Nach vorläufigen Ergebnissen des Statistischen Bundesamts (Destatis) wurden im 1. Quartal 2021 rund 2,6 % weniger Strom erzeugt als im gleichen Vorjahreszeitraum. Während der Strom im 1. Quartal 2020 mehrheitlich aus erneuerbaren Energiequellen stammte (51,4 %), wurde er im 1. Quartal 2021 zu 59,3 % aus konventionellen Energieträgern erzeugt. Im Vergleich zum Vorjahresquartal stieg die Stromeinspeisung aus konventionellen Energieträgern damit um 18,9 %.

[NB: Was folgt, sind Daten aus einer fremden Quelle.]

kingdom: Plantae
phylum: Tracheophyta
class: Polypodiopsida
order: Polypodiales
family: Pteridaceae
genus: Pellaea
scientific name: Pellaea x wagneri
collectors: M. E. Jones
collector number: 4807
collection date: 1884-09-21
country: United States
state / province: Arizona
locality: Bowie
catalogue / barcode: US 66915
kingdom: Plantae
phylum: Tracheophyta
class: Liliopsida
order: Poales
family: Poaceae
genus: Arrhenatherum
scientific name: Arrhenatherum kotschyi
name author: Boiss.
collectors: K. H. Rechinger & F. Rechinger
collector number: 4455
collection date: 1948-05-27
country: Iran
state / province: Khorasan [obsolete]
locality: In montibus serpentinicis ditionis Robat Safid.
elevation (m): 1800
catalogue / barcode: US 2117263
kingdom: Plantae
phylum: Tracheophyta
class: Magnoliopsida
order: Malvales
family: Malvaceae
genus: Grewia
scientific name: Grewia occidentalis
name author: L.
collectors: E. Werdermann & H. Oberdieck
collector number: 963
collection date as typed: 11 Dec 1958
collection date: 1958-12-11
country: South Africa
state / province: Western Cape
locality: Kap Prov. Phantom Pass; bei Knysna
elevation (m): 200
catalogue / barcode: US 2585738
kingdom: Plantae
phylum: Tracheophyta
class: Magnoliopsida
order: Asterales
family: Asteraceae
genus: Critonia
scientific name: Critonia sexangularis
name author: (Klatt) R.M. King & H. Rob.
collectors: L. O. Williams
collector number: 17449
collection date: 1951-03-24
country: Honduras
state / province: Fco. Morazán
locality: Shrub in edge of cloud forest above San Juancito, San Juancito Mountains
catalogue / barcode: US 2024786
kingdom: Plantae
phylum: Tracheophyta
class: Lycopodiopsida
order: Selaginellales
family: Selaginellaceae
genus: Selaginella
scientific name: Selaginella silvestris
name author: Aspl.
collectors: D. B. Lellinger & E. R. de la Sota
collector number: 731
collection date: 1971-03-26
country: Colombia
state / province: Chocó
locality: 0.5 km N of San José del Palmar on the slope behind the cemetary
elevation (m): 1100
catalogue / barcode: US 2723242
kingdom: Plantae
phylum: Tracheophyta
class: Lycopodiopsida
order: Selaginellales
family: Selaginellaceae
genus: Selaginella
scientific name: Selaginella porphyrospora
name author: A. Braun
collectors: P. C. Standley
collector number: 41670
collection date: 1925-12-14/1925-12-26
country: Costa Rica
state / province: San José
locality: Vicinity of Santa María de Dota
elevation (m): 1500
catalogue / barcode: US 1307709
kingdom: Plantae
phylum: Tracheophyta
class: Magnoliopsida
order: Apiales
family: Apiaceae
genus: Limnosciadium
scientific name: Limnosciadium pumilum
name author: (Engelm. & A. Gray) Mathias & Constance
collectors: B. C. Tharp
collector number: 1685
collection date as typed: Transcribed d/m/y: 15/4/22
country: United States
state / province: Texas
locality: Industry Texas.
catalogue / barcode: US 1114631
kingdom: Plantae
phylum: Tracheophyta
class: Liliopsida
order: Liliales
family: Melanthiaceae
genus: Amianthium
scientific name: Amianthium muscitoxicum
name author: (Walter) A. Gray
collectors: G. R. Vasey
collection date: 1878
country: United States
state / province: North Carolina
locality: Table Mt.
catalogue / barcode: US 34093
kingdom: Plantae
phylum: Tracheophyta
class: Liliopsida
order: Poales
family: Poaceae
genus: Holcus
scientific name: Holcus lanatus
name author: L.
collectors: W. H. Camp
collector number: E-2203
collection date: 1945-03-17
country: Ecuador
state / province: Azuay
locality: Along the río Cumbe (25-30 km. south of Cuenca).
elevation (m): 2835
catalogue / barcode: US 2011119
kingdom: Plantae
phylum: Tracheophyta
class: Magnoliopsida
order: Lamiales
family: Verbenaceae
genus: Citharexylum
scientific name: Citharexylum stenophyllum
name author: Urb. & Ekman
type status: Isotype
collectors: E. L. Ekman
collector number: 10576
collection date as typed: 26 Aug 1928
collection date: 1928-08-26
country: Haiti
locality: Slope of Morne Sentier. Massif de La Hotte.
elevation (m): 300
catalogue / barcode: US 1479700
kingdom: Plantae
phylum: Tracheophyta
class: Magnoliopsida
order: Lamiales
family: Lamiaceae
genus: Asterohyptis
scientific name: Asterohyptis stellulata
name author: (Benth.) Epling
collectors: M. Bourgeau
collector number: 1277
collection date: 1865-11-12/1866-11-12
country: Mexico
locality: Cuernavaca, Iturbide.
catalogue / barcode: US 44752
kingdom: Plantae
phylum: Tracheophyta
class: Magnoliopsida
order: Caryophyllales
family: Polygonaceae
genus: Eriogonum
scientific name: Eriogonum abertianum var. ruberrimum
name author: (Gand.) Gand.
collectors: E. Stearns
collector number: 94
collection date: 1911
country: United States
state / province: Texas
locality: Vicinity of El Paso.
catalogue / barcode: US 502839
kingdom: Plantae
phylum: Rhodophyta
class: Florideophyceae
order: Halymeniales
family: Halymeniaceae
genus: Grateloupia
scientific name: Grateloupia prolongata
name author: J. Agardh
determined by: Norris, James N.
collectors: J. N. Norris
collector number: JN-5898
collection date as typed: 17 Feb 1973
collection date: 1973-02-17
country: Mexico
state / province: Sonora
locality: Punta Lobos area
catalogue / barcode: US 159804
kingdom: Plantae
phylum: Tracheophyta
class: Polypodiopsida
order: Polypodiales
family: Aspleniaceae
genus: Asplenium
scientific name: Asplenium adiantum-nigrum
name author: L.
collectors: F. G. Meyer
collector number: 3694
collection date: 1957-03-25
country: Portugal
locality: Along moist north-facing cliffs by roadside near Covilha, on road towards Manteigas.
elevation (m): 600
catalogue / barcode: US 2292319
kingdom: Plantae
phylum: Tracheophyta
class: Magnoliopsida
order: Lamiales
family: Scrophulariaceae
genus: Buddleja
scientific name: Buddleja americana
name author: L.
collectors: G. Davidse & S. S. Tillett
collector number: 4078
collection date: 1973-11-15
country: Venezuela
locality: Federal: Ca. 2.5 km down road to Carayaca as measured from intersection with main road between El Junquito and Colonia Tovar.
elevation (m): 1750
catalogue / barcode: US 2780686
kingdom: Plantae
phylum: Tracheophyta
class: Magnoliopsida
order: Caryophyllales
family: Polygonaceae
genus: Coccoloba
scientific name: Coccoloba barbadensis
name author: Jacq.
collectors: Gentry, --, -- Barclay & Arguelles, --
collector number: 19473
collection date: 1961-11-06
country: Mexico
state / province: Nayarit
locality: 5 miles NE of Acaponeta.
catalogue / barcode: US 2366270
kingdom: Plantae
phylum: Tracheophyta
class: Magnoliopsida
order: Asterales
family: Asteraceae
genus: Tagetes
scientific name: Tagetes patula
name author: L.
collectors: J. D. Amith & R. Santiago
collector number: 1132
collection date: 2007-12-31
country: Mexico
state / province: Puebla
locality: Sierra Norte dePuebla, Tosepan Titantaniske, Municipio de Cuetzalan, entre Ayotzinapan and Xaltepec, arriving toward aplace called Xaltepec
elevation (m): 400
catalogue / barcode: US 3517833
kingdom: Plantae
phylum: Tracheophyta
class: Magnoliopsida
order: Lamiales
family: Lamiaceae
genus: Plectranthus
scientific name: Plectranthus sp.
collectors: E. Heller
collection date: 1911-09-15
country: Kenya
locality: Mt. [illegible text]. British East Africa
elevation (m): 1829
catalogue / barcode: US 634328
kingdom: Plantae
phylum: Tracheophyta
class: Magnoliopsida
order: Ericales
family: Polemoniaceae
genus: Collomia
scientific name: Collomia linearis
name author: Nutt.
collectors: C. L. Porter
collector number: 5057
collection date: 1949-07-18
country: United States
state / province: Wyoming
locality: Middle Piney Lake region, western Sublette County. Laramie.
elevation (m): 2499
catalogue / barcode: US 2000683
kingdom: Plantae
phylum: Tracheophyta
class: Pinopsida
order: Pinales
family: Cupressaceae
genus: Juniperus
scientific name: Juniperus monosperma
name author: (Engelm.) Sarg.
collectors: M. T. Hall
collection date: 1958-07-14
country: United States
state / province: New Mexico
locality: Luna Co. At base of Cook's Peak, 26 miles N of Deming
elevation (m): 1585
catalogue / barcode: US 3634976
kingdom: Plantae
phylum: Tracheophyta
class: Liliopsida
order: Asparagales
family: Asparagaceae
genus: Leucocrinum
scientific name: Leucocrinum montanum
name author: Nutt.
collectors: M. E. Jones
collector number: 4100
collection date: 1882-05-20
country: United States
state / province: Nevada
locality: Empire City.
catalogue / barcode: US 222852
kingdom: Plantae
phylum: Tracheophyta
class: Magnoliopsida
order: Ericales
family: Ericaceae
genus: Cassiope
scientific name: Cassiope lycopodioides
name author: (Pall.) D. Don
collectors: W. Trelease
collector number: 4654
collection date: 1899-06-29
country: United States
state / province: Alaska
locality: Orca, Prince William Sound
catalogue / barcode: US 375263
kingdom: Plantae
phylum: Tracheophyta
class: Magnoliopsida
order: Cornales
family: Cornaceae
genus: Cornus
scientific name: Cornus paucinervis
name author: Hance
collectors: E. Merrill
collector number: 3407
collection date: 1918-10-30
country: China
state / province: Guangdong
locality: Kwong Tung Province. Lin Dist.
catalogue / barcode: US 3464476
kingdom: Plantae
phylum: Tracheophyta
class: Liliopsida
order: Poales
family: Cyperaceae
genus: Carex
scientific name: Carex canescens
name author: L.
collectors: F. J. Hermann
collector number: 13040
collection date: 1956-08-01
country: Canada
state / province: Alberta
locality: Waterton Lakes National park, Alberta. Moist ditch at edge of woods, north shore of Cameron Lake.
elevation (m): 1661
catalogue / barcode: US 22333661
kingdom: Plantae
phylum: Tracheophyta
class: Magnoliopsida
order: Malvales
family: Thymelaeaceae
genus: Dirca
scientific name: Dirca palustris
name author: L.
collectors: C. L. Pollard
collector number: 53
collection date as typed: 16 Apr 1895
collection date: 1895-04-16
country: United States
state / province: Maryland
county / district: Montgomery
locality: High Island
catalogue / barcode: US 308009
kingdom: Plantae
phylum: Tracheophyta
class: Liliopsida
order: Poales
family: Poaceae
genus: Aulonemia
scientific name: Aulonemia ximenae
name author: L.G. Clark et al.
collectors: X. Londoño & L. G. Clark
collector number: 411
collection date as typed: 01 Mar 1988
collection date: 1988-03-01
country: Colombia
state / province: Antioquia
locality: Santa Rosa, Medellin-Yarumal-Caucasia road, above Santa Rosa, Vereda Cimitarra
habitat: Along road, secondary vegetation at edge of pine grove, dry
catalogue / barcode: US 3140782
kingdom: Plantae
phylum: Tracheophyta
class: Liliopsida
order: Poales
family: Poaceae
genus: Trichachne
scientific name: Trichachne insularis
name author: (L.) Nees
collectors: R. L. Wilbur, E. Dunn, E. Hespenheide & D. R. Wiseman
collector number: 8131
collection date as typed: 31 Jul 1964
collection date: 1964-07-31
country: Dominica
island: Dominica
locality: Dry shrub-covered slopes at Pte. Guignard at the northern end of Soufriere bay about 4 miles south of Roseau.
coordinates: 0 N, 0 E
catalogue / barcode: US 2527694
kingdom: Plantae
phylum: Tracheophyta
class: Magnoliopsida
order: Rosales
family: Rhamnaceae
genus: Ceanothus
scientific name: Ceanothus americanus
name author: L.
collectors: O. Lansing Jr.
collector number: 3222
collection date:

Die Einspeisung von Strom aus erneuerbaren Energien sank dagegen um 23,0 %. Insbesondere die Windkraftenergie war mit einem Minus von 32,4 % im Vergleich zum Vorjahresquartal stark rückläufig. Die Einspeisung von 33,5 Mrd. kWh war der niedrigste Wert für ein 1. Quartal seit 2018. In den Jahren 2019 und 2020 wurden aufgrund starker und lange anhaltender Frühjahrsstürme im 1. Quartal deutlich höhere Werte erreicht. Der Jahresstart 2021 war dagegen vergleichsweise windarm.

Kohle wichtigster Energieträger für Stromerzeugung

Im 1. Quartal 2021 wurde die geringere Menge an Windstrom vor allem durch eine höhere Stromerzeugung aus Kohle- und Erdgaskraftwerken kompensiert. Die in Kohlekraftwerken erzeugte und eingespeiste Strommenge stieg gegenüber dem Vorjahresquartal um 26,8 % auf fast 40 Mrd. kWh. Mit einem Anteil von 28,9 % an der insgesamt eingespeisten Strommenge war damit Kohle der wichtigste Energieträger für die Stromerzeugung in dem Quartal. Die Stromeinspeisung aus Erdgaskraftwerken stieg um 24,0 % auf 22,5 Mrd. kWh.

Der energiepolitische Sprecher der FDP-Bundestagsfraktion, Martin Neumann, forderte vor dem Hintergrund dieser Zahlen: „Wir müssen viel mehr auf systemische Lösungen setzen − Stichwort Sektorkopplung −, um den Wegfall von Kohle- und Kernenergie effizienter zu kompensieren und die entstehende Stromlücke zu schließen.“ Außerdem sollten moderne Speichertechnologien besser gefördert und überschüssiger Strom in Wasserstoff umgewandelt werden.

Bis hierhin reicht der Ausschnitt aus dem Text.